───── Data for the task ─────
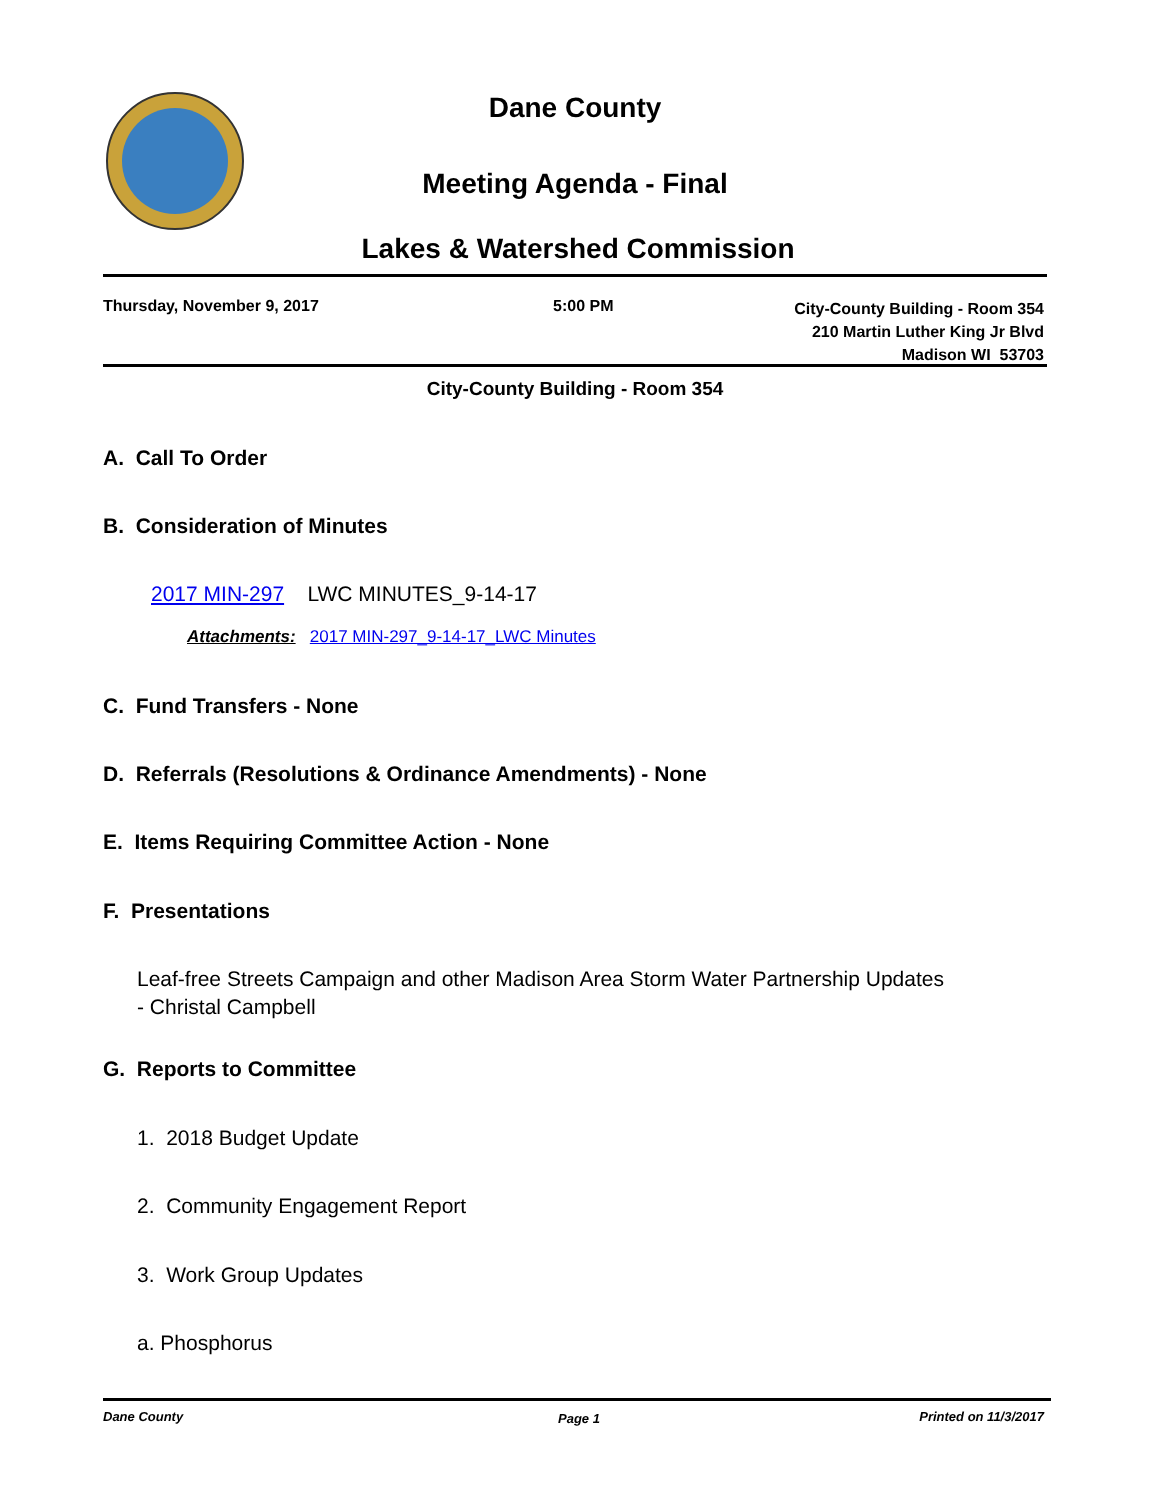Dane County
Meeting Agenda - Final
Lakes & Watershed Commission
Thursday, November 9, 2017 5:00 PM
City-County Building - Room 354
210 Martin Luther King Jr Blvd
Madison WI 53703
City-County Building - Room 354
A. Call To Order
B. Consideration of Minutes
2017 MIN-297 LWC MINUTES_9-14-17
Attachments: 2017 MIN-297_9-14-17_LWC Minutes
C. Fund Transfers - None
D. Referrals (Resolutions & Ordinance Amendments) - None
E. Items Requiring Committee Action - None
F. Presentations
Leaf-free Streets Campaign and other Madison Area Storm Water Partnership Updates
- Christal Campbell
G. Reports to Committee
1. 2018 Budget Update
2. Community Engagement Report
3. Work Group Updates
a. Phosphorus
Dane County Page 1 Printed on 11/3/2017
─────
- _Task details_
Set out every record exactly, images excluded.

- _The completed task_
Dane County
Meeting Agenda - Final
Lakes & Watershed Commission
Thursday, November 9, 2017 5:00 PM
City-County Building - Room 354
210 Martin Luther King Jr Blvd
Madison WI 53703
City-County Building - Room 354
A. Call To Order
B. Consideration of Minutes
2017 MIN-297 LWC MINUTES_9-14-17
Attachments: 2017 MIN-297_9-14-17_LWC Minutes
C. Fund Transfers - None
D. Referrals (Resolutions & Ordinance Amendments) - None
E. Items Requiring Committee Action - None
F. Presentations
Leaf-free Streets Campaign and other Madison Area Storm Water Partnership Updates
- Christal Campbell
G. Reports to Committee
1. 2018 Budget Update
2. Community Engagement Report
3. Work Group Updates
a. Phosphorus
Dane County Page 1 Printed on 11/3/2017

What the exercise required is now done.